Try it
Look through the entries below for the line that contains "left hip: (297, 575)", then set down that line and each one after it exactly, through the last.

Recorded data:
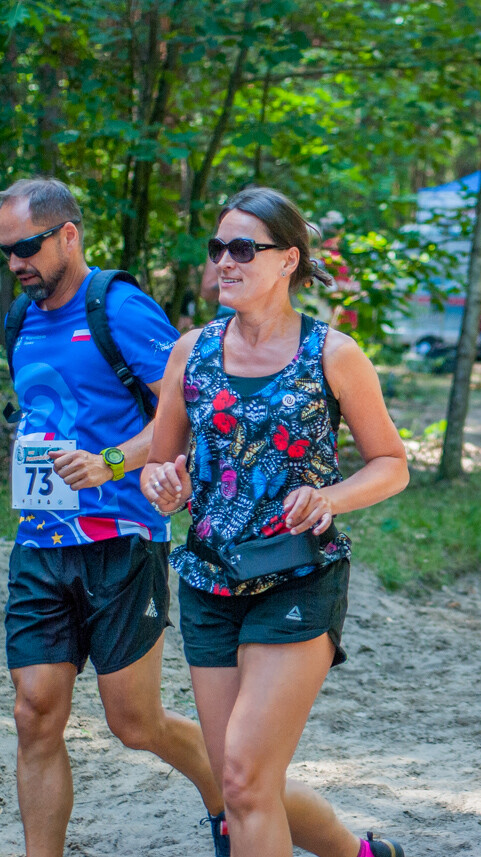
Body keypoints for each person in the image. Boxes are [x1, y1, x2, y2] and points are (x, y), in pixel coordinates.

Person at [141, 188, 408, 857]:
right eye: (217, 248)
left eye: (242, 249)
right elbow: (160, 459)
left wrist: (331, 497)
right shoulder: (190, 353)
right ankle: (358, 854)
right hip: (207, 580)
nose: (223, 262)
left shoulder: (332, 353)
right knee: (240, 784)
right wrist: (162, 484)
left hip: (297, 575)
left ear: (288, 259)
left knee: (244, 776)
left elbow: (391, 463)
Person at [0, 178, 228, 856]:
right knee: (34, 712)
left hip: (122, 539)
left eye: (26, 247)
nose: (16, 262)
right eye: (6, 251)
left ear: (67, 234)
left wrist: (111, 461)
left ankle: (227, 802)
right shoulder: (19, 315)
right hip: (40, 541)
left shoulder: (120, 308)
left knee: (136, 722)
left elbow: (181, 414)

Finished task
left hip: (297, 575)
left ear: (288, 259)
left knee: (244, 776)
left elbow: (391, 463)
Person at [0, 178, 228, 856]:
right knee: (34, 712)
left hip: (122, 539)
left eye: (26, 247)
nose: (16, 262)
right eye: (6, 251)
left ear: (67, 234)
left wrist: (111, 461)
left ankle: (227, 802)
right shoulder: (19, 315)
right hip: (40, 541)
left shoulder: (120, 308)
left knee: (136, 722)
left elbow: (181, 414)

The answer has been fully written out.